** start of Text section **

In 1991, at 35, Mark Morris was still thought of as an enfant terrible by many dance aficionados. His retelling of the iconic Nutcracker includes party guests wearing disco garb who get drunk, grope, grind, copulate on the floor, and steal gifts, a bratty boy, a nymphomaniac teenager, a bored maid, a magic television, Barbie and GI Joe dolls, a robot, lots of men playing women, and pop dances like the Stroll, Bump, and Hokey-Pokey.
The program synopsis describes things one doesn’t see/understand while watching. According to text, the Rat Queen in Drosselmeier’s fable destroys heroine Princess Pirlipat’s face. When a young suitor successfully cracks the hard nut, it’s restored. He then steps back onto said queen killing the rodent. Pirlipat becomes beautiful again, while her savior grows ugly like a nutcracker. She rejects him. I recognized none of this.
There are also puzzles we do observe like Pirlipat’s briefly becoming a pig or a baby carriage from which (I think) a child is kidnapped. Whether accustomed to the original story or turning to the program for help, you may find yourself somewhat lost.

** end of Text section **

Requests:
**1.** Retype the stretch of the Mark Morris Nutcracker review from "In 1991, at" through "Bump, and Hokey-Pokey.".
**2.** Convert the stretch of the records from the line containing "order: Solanales" through their final line into a numbered list, omitting any blank lines.

** start of Raw records **

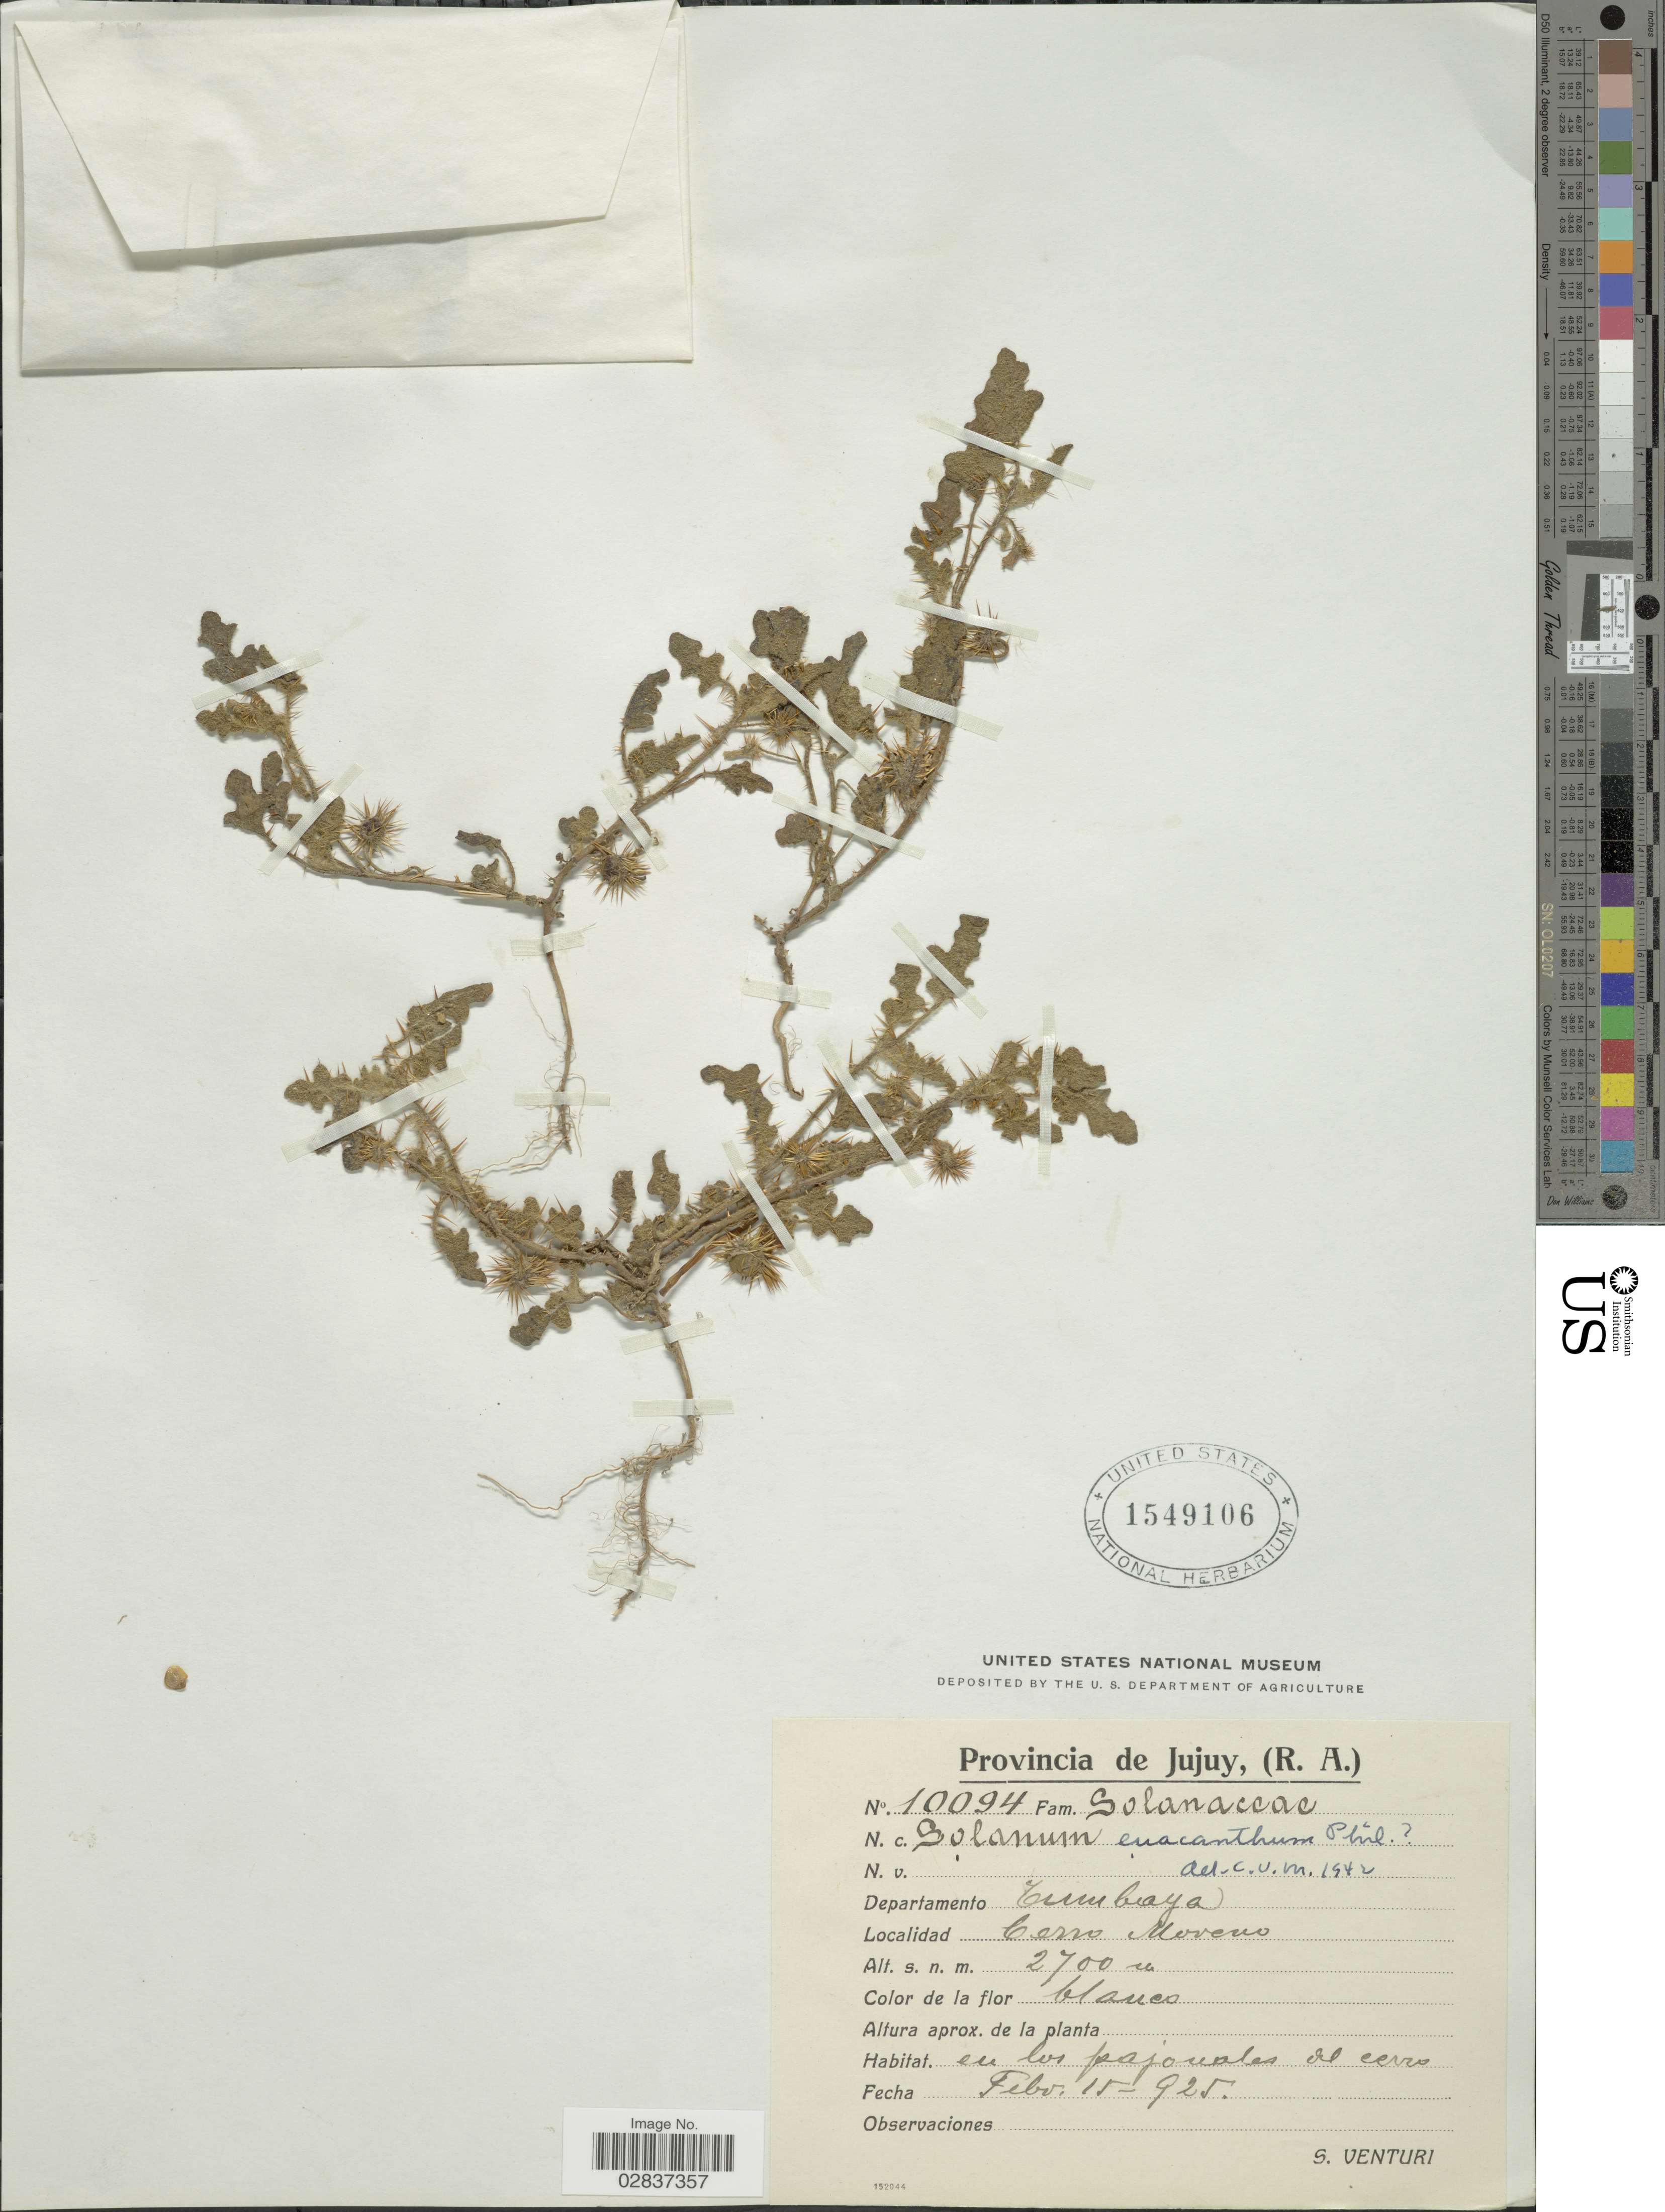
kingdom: Plantae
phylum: Tracheophyta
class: Magnoliopsida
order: Solanales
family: Solanaceae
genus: Solanum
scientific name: Solanum euacanthum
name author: Phil.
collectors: S. Venturi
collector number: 10094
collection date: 1925-02-15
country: Argentina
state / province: Jujuy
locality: Departamento Tumbaya, Cerro Moreno.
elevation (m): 2700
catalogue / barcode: US 1549106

** end of Raw records **

Final answers:
**1.**
In 1991, at 35, Mark Morris was still thought of as an enfant terrible by many dance aficionados. His retelling of the iconic Nutcracker includes party guests wearing disco garb who get drunk, grope, grind, copulate on the floor, and steal gifts, a bratty boy, a nymphomaniac teenager, a bored maid, a magic television, Barbie and GI Joe dolls, a robot, lots of men playing women, and pop dances like the Stroll, Bump, and Hokey-Pokey.

**2.**
1. order: Solanales
2. family: Solanaceae
3. genus: Solanum
4. scientific name: Solanum euacanthum
5. name author: Phil.
6. collectors: S. Venturi
7. collector number: 10094
8. collection date: 1925-02-15
9. country: Argentina
10. state / province: Jujuy
11. locality: Departamento Tumbaya, Cerro Moreno.
12. elevation (m): 2700
13. catalogue / barcode: US 1549106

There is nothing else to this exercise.